For those of you using CC Spectrum 10 (shampoo and conditioner) on show days, are you diluting and if so at what ratio? I think the label says dilute up to 16:1. I am dealing with a thick and sometimes dry coat. Thanks in advance!

Stacy Newton
JuJu, Dillin and Quinn
plus Papillons galore and a Yorkie


----------



## jmm (Nov 23, 2004)

If I can I will gently work the conditioner in straight - just be very gentle (typically I would dilute and pour over the dog). I do 16:1 for the shampoo.


----------



## bellaratamaltese (May 24, 2006)

On show days, I dilute both. I keep mine in oil so I use a clarifying to get the oil out, then two shampoos (diluted 15.1) then dilute the conditioner to about 5 or 6 to 1 just because it makes it easier to disperse in the coat, not because I feel it's too 'strong' to use full strength. If they arent' in oil, one shampoo seems to do the trick.


----------



## wildcard (Jan 5, 2009)

Yes, I use Vellus clarifying for his first shampoo since he is oil, very light oil, but it still needs to be taken out. Thanks for the help! Stacy


----------



## Chantilly Lace (Jan 31, 2010)

bellaratamaltese said:


> On show days, I dilute both. I keep mine in oil so I use a clarifying to get the oil out, then two shampoos (diluted 15.1) then dilute the conditioner to about 5 or 6 to 1 just because it makes it easier to disperse in the coat, not because I feel it's too 'strong' to use full strength. If they arent' in oil, one shampoo seems to do the trick.

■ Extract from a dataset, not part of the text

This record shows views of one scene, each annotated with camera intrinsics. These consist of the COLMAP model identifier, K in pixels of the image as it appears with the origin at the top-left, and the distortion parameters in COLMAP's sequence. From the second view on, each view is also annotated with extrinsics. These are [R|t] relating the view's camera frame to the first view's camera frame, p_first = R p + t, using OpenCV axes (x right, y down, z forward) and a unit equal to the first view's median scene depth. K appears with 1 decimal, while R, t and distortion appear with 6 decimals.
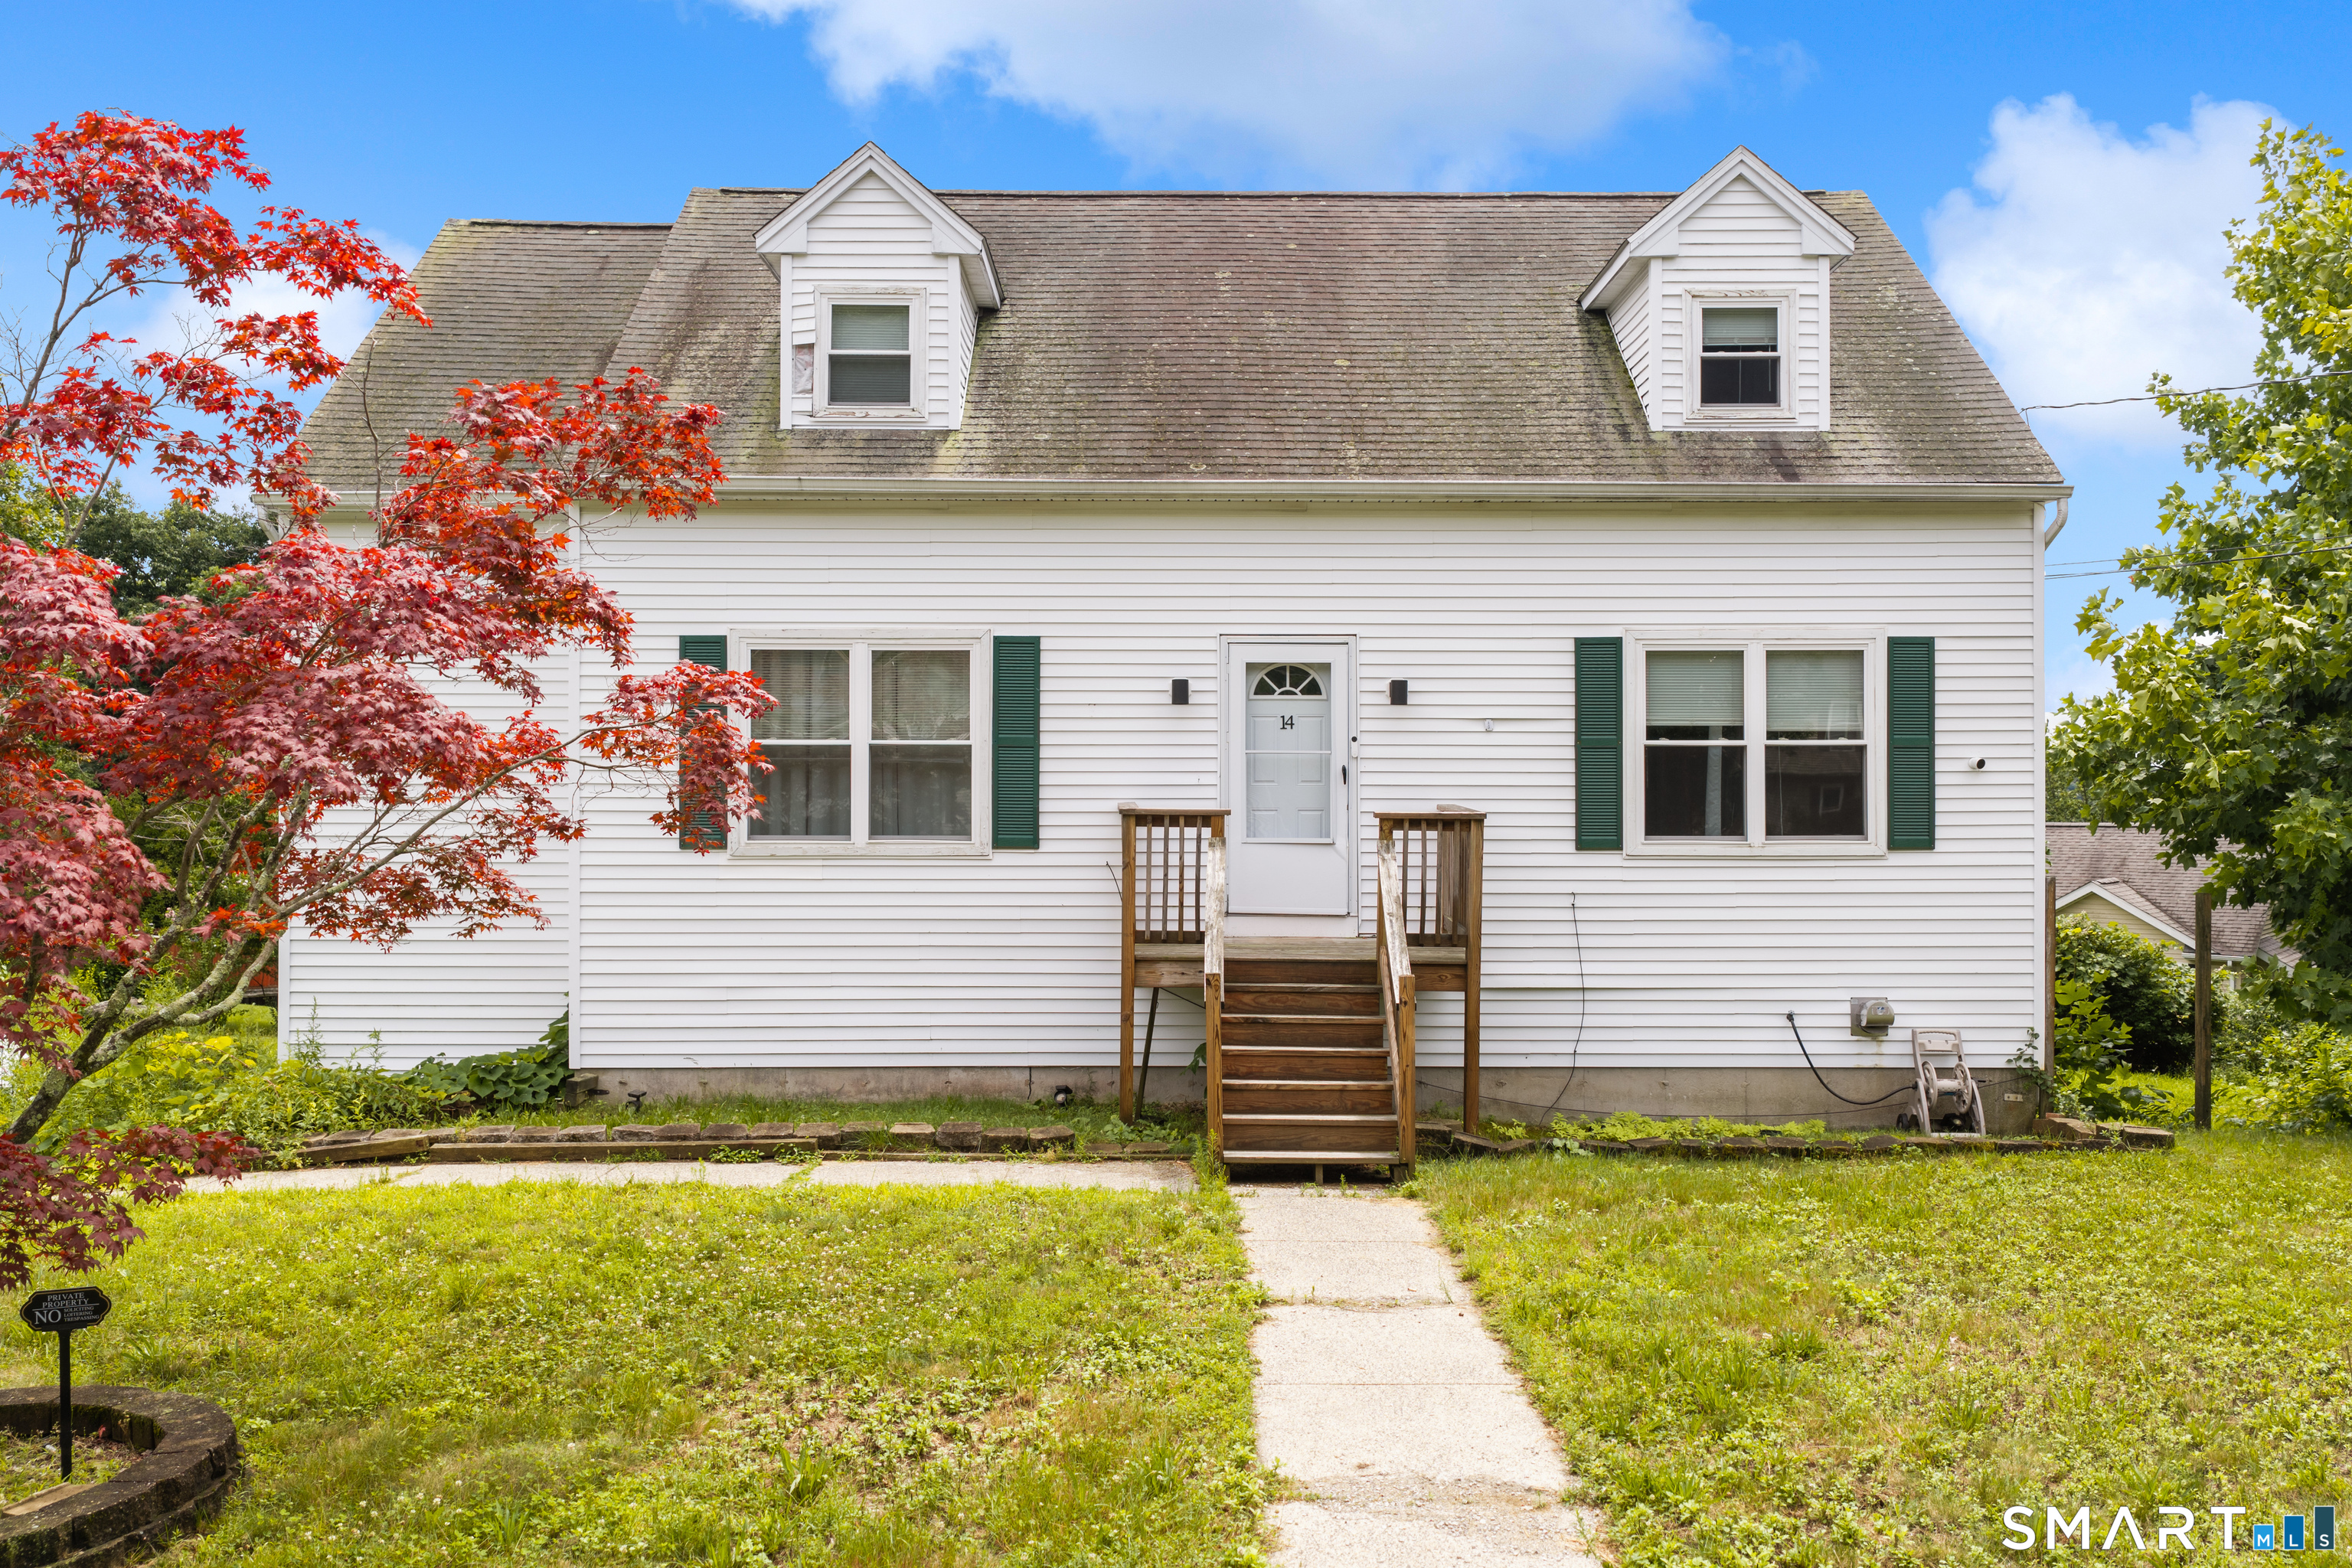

How do you oil a coat and what product do you use? Chantilly's hair I think is a little on the dry side. Do you think oiling the coat would help!


----------



## wildcard (Jan 5, 2009)

This boy is in a very low dilution of Pure paws oil, a bit of their silk, and a bit of their moisturizing conditioner, mixed with warm water. Very close to what is used in the viedeo on the Pure Paws website, I think it is the 4th one down that shows how to do it.

Another of my Maltese has a very fine, thin coat and eats his wrappers so I use a heavier oil on him- after bath and conditioner I spray on Plush Puppy Seabreeze oil. He is very greasy afterwards but the coat is well protected.

On my oldest maltese who has been cut down but is now growing out I use Summerwinds oil mixed with their conditioner and water.

All 3 have different coats and figuring out what works best has only come about from the advice of their breeders along with a little trial and error. All three are bathed with a gentle clarifying shampoo, then their regular shampoo (depending on the dog) then conditioned and put back in their oil recipe. This keeps the oil from building up too much so I don't have much trouble when I take them out of oil for a few days at a show.

I am not an experience Maltese groomer, this is just what works for my 3.


----------



## bellaratamaltese (May 24, 2006)

I haven't tried the Pure paws oil but i do use Neutrogena bath oil on mine. Using oil isn't really a 'fix' for dryness it's more of a preventative measure for matting. I use 2 capfuls of the bath oil in 2 qts of water with a few squirts of conditioner and then at the end of the bath, I pour it over the coat and it stays there.


----------